Segundo o banco, os ativos que devem compor o fundo têm origem em operações incorporadas a partir do Banco Master. A transação tem valor de referência de até R$ 15 bilhões. Desse total, entre R$ 3 bilhões e R$ 4 bilhões devem ser pagos à vista, enquanto o restante, estimado entre R$ 11 bilhões e R$ 12 bilhões, será convertido em cotas subordinadas do fundo, responsável pela gestão e eventual monetização desses ativos.

Em comunicado ao mercado, o BRB afirmou que a iniciativa busca melhorar a estrutura de capital, elevar a liquidez e organizar o portfólio. A instituição também aponta expectativa de efeitos na organização patrimonial e financeira.

A conclusão do acordo depende do cumprimento de condições previstas no memorando. O banco informou que continuará divulgando atualizações ao mercado conforme as regras da Comissão de Valores Mobiliários.

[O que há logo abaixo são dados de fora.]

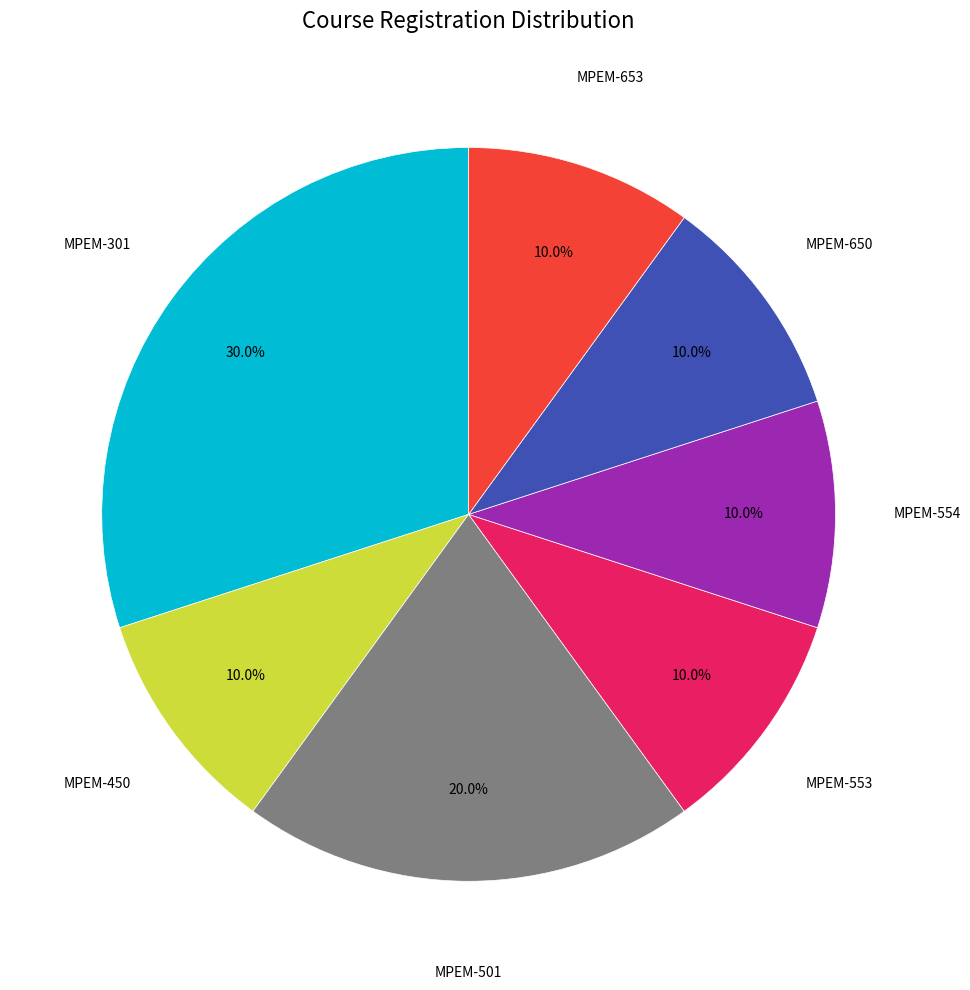

Is there a majority slice in this chart?

No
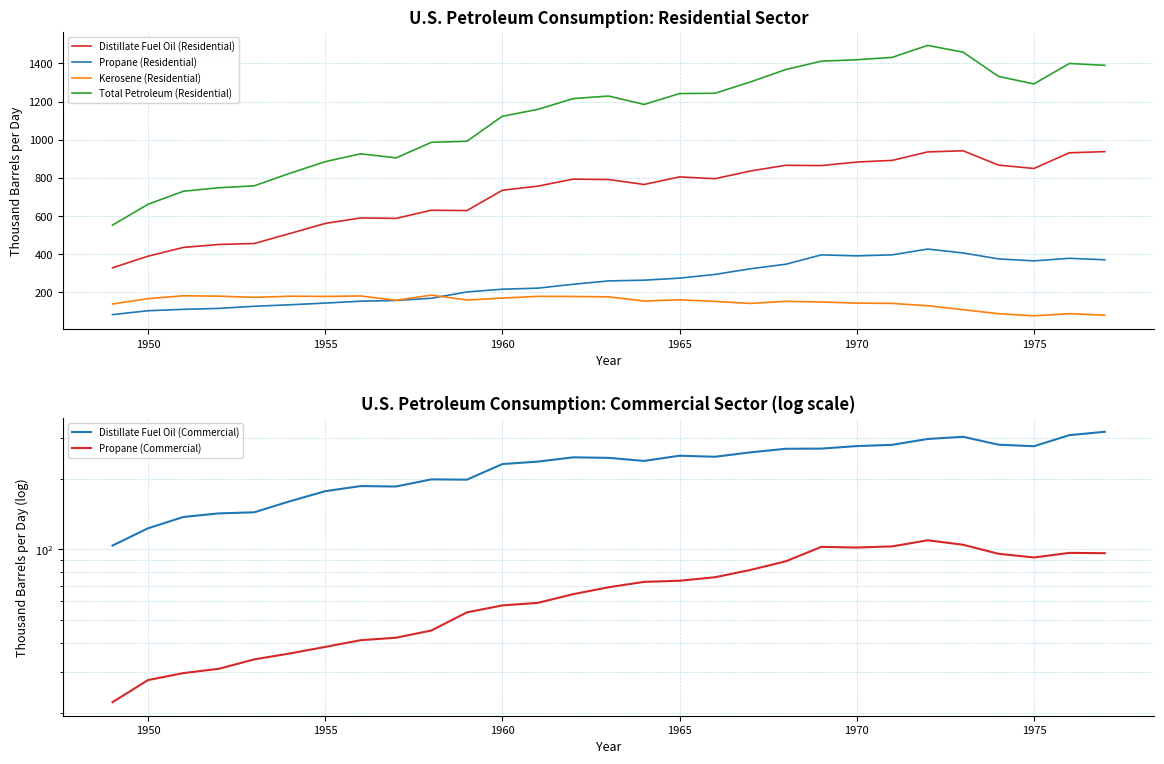

Is this an area chart (filled region under the line)?

No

O tema envolve ativos ligados ao Banco Master, que já vinham sendo discutidos nas últimas semanas. Em 10 de abril, a governadora do Distrito Federal, Celina Leão (PP), afirmou que um fundo de investimentos apresentou proposta de R$ 15 bilhões por parte desses ativos, sem detalhar a composição ou o nível de risco. Não há confirmação de que o memorando anunciado agora corresponda à mesma negociação.

Levantamento do Ministério Público Federal indica que, entre 2024 e 2025, o BRB destinou ao menos R$ 16,7 bilhões ao Banco Master. Desse montante, cerca de R$ 12,2 bilhões envolvem operações com indícios de irregularidades.

Dias antes do anúncio, em 9 de abril, a governadora e o presidente do BRB, Nelson Antônio de Souza, estiveram em São Paulo para reuniões com investidores, representantes do Fundo Garantidor de Créditos e o presidente do Banco Central, Gabriel Galípolo.